Issue #37: 10 Reads, A Handcrafted Weekly Newsletter For Software Developers

The time to read this newsletter is 145 minutes.

I am not bothered by the fact that I am unknown. I am bothered when I do not know others – Confucius

  1. What nobody tells you about documentation: 20 mins read. I like the way author divided technical documentation into four buckets.
    • Tutorials. They are learning oriented.
    • How-To Guides. They are problem oriented.
    • Reference: They are information oriented.
    • Explanation: They are understanding oriented.
  2. Test Desiderata: 5 mins read. This post is by Kent Beck, author of JUnit. In this post, Kent goes beyond FIRST properties of test cases.
    • Tests should be coupled to the behavior of code and decoupled from the structure of code.
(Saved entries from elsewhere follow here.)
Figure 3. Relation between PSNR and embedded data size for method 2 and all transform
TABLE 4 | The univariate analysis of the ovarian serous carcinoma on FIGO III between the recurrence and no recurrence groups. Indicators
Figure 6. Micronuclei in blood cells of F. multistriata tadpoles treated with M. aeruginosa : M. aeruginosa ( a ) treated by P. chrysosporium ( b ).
Seeing tests that fail on both counts
  3. Don’t Call Yourself A Programmer, And Other Career Advice 20 mins read.
  4. Testing Cloudflare workers: 20 mins read.
  5. Automated Disaster Recovery using CloudEndure: 10 mins read.
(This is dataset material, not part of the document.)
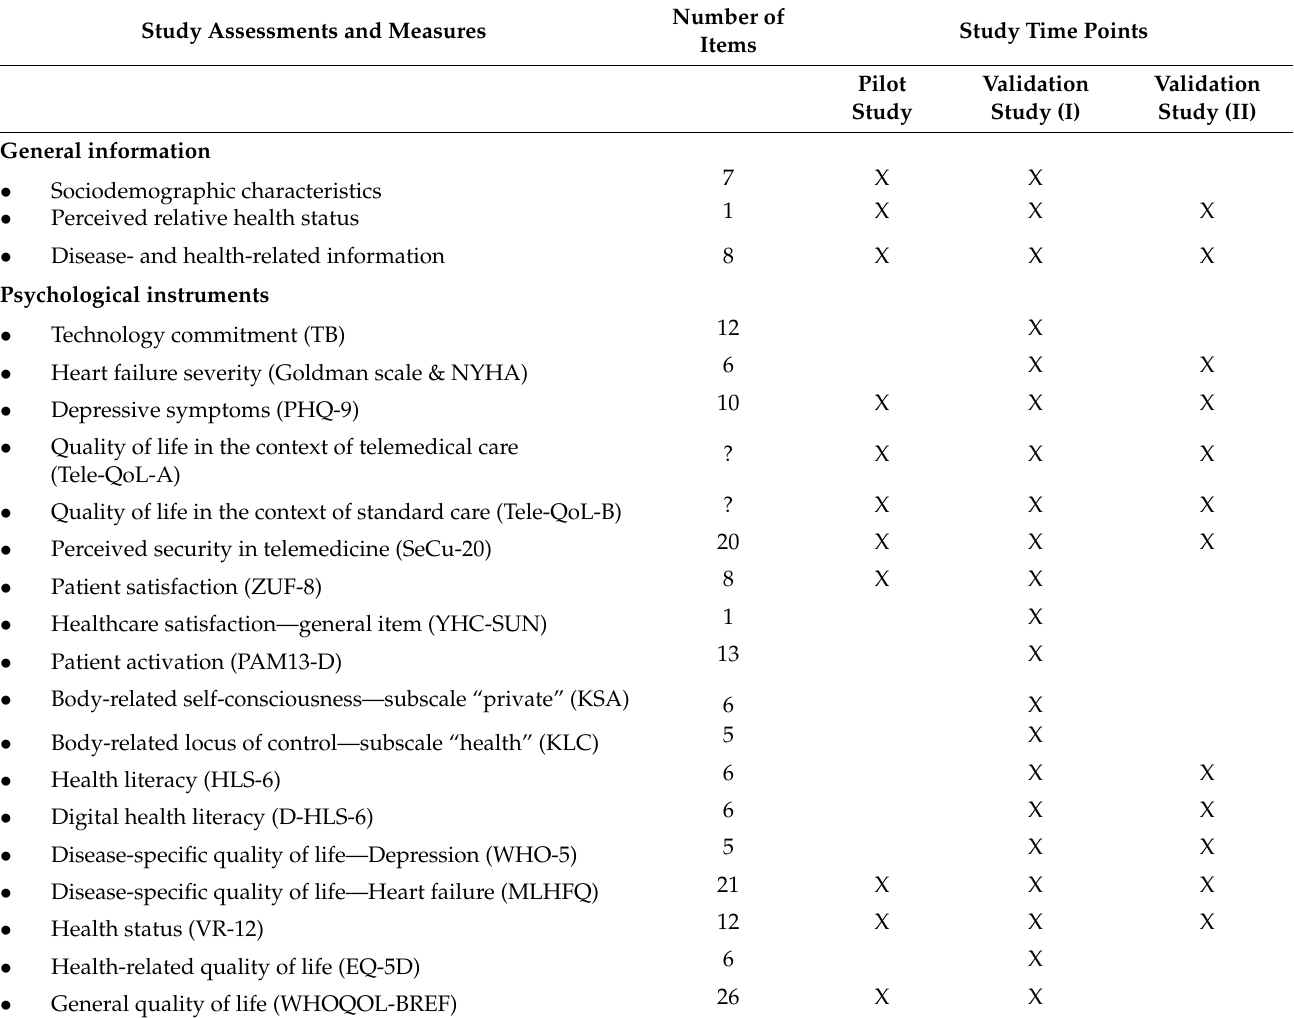
Table 2. Questionnaires and items employed at the different study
  6. AWS Lambda vs. Azure Functions: 10 Major Differences: 15 mins read.
  7. Daily Stand-up Injection of Guilt: 10 mins read. Yegor writes, “Only weak managers need daily stand-up meetings to coordinate the team, while strong ones use more formal instruments to organize the flow of information. However, as someone noted, morning meetings are not supposed to be used by managers to coordinate anyone, but “to discuss progress, impediments and to plan.” I’m not buying it.”
  8. Why Parcel Has Become My Go-To Bundler for Development: 10 mins read. An easy to read tutorial on how to start with Parcel, a zero config bundler. It really looks simple to use and comes with useful defaults.
  9. Storing 50 million events per second in Elasticsearch: How we did it: 20 mins read. A very detailed post on Datadome logs 50 million events per second for its customers to analyze and search over for a 30 day period.
  10. How Shopify Manages Petabyte Scale MySQL Backup and Restore: 15 mins read.